The March Manufacturing ISM report was better than expected, indicating that the economy is expanding whether job creation is occurring or not. The figures may support the theory that production in the US has improved so much that businesses are experiencing new sales without adding workers. Productivity at the end of 2009 was up 7.9%.
The ISM index was at 59.6% compared an expected 57.5% consensus estimate. A PMI in excess of 42% usually indicates the overall economy is expanding.The figure was the best monthly report in six years. But, the report shows that inflation may have begun to creep into the general economy, something that the Fed has assured the public was unlikely.
Seventeen of the 18 manufacturing sectors covered by the survey expanded. The chief of the Institute of Supply Management, Norbert J. Ore, said, “The manufacturing sector grew for the eighth consecutive month during March. The rate of growth as indicated by the PMI is the fastest since July 2004. Both new orders and production rose above 60 percent this month, closing the first quarter with significant momentum going forward.”
The greatest strengths in the report were increases in new orders–up 2%, supplier deliveries–up 3.8%, and production–up 2.7%.
But, the indications of inflation were unmistakable. The ISM data showed prices across the sectors surveyed were up 8%. Nineteen of the 20 commodities followed were up in their cost to manufacturers, including most metals–aluminum, copper, and ore, and diesel fuel. The price increases may be mitigated in future reports because economists found no shortages of any commodities.

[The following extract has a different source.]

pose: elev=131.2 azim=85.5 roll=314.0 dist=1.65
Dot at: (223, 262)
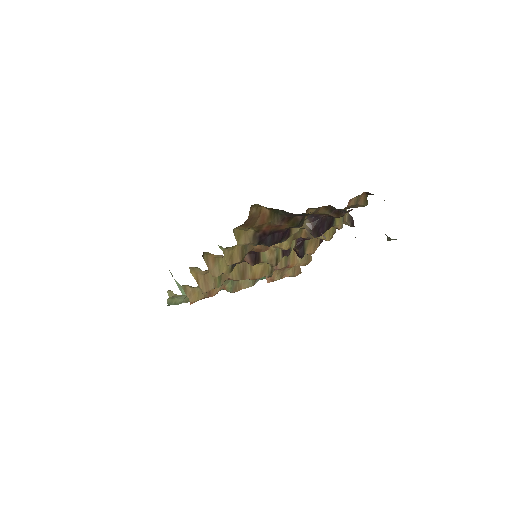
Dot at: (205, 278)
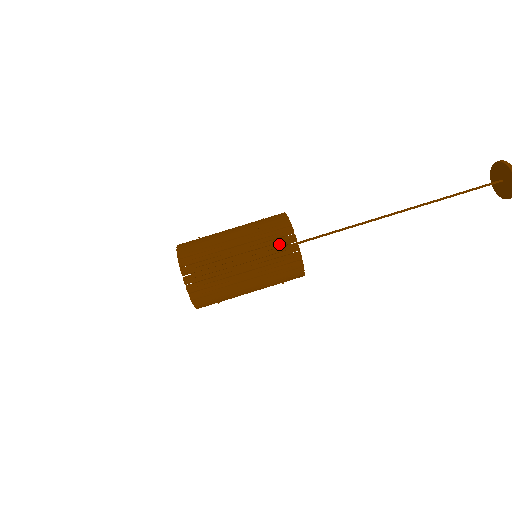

Fed monetary policy, which is set to keep interest rates at .25% and often less, is supposed to keep the ability of the economy to expand as high as the agency can make it. However, the ease with which money can flow into the system at such low interest rates has raised ongoing concerns, even among some Fed Governors, that demand for goods and services may rise to fast fueling inflation. The March PMI figures give that theory some support.